Material to process
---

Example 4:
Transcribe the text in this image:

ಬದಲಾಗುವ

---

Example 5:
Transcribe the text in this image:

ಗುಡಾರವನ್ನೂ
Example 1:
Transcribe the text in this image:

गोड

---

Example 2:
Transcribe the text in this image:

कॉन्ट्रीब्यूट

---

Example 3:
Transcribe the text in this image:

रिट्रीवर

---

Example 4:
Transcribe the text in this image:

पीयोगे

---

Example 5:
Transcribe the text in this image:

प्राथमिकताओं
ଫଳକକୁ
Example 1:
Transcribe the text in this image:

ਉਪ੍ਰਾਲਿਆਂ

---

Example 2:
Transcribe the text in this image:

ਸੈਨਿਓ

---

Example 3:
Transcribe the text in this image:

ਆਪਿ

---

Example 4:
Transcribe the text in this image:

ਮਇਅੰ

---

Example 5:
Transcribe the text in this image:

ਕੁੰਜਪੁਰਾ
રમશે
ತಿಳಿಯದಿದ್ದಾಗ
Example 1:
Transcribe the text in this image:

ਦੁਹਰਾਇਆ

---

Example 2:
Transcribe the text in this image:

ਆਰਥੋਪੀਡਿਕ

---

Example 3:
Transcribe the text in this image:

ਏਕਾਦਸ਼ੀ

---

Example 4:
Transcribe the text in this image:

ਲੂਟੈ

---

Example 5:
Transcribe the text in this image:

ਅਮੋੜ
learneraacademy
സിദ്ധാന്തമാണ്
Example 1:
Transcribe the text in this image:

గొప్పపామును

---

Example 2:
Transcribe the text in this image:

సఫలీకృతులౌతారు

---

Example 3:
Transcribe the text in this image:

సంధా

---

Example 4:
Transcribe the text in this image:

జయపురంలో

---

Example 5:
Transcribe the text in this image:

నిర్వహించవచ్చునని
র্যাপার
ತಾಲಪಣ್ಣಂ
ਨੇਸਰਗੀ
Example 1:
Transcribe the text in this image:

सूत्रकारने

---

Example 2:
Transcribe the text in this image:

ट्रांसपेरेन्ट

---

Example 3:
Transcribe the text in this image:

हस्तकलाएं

What you should do
Make an exact copy of the material above.

Your response
---

Example 4:
Transcribe the text in this image:

ಬದಲಾಗುವ

---

Example 5:
Transcribe the text in this image:

ಗುಡಾರವನ್ನೂ
Example 1:
Transcribe the text in this image:

गोड

---

Example 2:
Transcribe the text in this image:

कॉन्ट्रीब्यूट

---

Example 3:
Transcribe the text in this image:

रिट्रीवर

---

Example 4:
Transcribe the text in this image:

पीयोगे

---

Example 5:
Transcribe the text in this image:

प्राथमिकताओं
ଫଳକକୁ
Example 1:
Transcribe the text in this image:

ਉਪ੍ਰਾਲਿਆਂ

---

Example 2:
Transcribe the text in this image:

ਸੈਨਿਓ

---

Example 3:
Transcribe the text in this image:

ਆਪਿ

---

Example 4:
Transcribe the text in this image:

ਮਇਅੰ

---

Example 5:
Transcribe the text in this image:

ਕੁੰਜਪੁਰਾ
રમશે
ತಿಳಿಯದಿದ್ದಾಗ
Example 1:
Transcribe the text in this image:

ਦੁਹਰਾਇਆ

---

Example 2:
Transcribe the text in this image:

ਆਰਥੋਪੀਡਿਕ

---

Example 3:
Transcribe the text in this image:

ਏਕਾਦਸ਼ੀ

---

Example 4:
Transcribe the text in this image:

ਲੂਟੈ

---

Example 5:
Transcribe the text in this image:

ਅਮੋੜ
learneraacademy
സിദ്ധാന്തമാണ്
Example 1:
Transcribe the text in this image:

గొప్పపామును

---

Example 2:
Transcribe the text in this image:

సఫలీకృతులౌతారు

---

Example 3:
Transcribe the text in this image:

సంధా

---

Example 4:
Transcribe the text in this image:

జయపురంలో

---

Example 5:
Transcribe the text in this image:

నిర్వహించవచ్చునని
র্যাপার
ತಾಲಪಣ್ಣಂ
ਨੇਸਰਗੀ
Example 1:
Transcribe the text in this image:

सूत्रकारने

---

Example 2:
Transcribe the text in this image:

ट्रांसपेरेन्ट

---

Example 3:
Transcribe the text in this image:

हस्तकलाएं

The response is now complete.